Le tribunal judiciaire de Paris, contrairement à celui de Nanterre, vient de juger que les salariés en situation de télétravail doivent bénéficier de titres-restaurant lorsque l’employeur en attribue aux salariés travaillant sur site. Selon lui, aucune différence de traitement ne se justifie en l’espèce.
Un CSE reproche à son employeur d’avoir cessé d’attribuer des titres-restaurant aux télétravailleurs
Dans le contexte de la pandémie liée au covid-19, une société a placé la plupart de ses salariés en télétravail dès le premier confinement de mars 2020.
Elle a rapidement informé ses salariés qu’elle réservait l’attribution des titres-restaurant aux seuls salariés travaillant sur site, ceux en télétravail n’en bénéficiant donc plus.

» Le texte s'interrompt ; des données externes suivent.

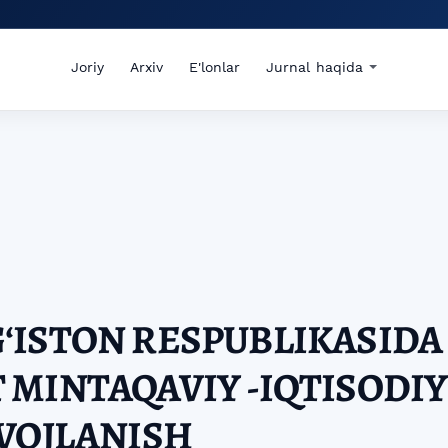
Joriy
Arxiv
E'lonlar
Jurnal haqida
ʻISTON RESPUBLIKASIDA
MINTAQAVIY -IQTISODIY
VOJLANISH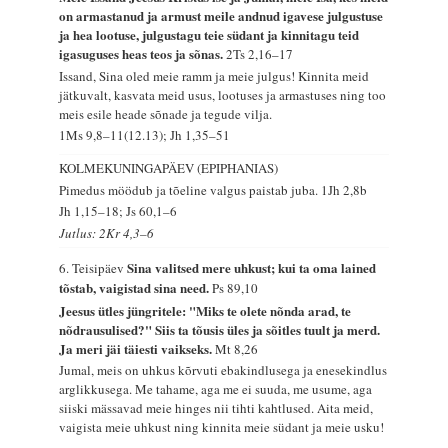
on armastanud ja armust meile andnud igavese julgustuse
ja hea lootuse, julgustagu teie südant ja kinnitagu teid
igasuguses heas teos ja sõnas.
2Ts 2,16–17
Issand, Sina oled meie ramm ja meie julgus! Kinnita meid
jätkuvalt, kasvata meid usus, lootuses ja armastuses ning too
meis esile heade sõnade ja tegude vilja.
1Ms 9,8–11(12.13); Jh 1,35–51
KOLMEKUNINGAPÄEV (EPIPHANIAS)
Pimedus möödub ja tõeline valgus paistab juba.
1Jh 2,8b
Jh 1,15–18; Js 60,1–6
Jutlus: 2Kr 4,3–6
Sina valitsed mere uhkust; kui ta oma lained
6. Teisipäev
tõstab, vaigistad sina need.
Ps 89,10
Jeesus ütles jüngritele: "Miks te olete nõnda arad, te
nõdrausulised?" Siis ta tõusis üles ja sõitles tuult ja merd.
Ja meri jäi täiesti vaikseks.
Mt 8,26
Jumal, meis on uhkus kõrvuti ebakindlusega ja enesekindlus
arglikkusega. Me tahame, aga me ei suuda, me usume, aga
siiski mässavad meie hinges nii tihti kahtlused. Aita meid,
vaigista meie uhkust ning kinnita meie südant ja meie usku!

Le CSE a fait part de son désaccord lors d’une réunion ordinaire, mais la société a maintenu sa position. Le CSE a alors saisi le tribunal judiciaire de Paris et a obtenu gain de cause.

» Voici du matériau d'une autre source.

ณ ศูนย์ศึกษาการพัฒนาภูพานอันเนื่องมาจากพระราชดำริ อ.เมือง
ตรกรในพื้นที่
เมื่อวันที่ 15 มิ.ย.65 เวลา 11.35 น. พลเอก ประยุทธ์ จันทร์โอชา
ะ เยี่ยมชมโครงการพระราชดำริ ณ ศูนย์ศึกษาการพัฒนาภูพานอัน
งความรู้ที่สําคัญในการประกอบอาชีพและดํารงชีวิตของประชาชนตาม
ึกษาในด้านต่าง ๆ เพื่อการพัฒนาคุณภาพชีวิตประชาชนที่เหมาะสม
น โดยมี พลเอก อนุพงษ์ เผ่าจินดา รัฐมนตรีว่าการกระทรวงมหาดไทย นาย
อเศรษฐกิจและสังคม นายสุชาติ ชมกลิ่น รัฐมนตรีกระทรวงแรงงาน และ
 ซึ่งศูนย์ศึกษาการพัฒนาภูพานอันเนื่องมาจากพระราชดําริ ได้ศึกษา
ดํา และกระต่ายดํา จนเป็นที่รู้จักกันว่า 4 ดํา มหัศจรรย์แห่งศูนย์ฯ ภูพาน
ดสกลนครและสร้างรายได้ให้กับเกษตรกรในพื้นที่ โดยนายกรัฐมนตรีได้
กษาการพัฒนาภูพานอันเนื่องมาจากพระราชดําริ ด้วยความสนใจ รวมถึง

Dans son jugement du 30 mars 2021, le Tribunal a ainsi écarté chacun des arguments de l’employeur.
À noter : pour mémoire, l’attribution de titres-restaurant n’est pas légalement obligatoire. La question du droit des télétravailleurs à en bénéficier ne se pose donc pas si l’employeur n’en attribue pas du tout à ses salariés.
Principe de l’égalité de traitement à conditions de travail identiques
Le tribunal judiciaire de Paris a rappelé les règles justifiant que le télétravailleur doit bénéficier des titres-restaurant si ses conditions de travail sont équivalentes à ceux travaillant sur site.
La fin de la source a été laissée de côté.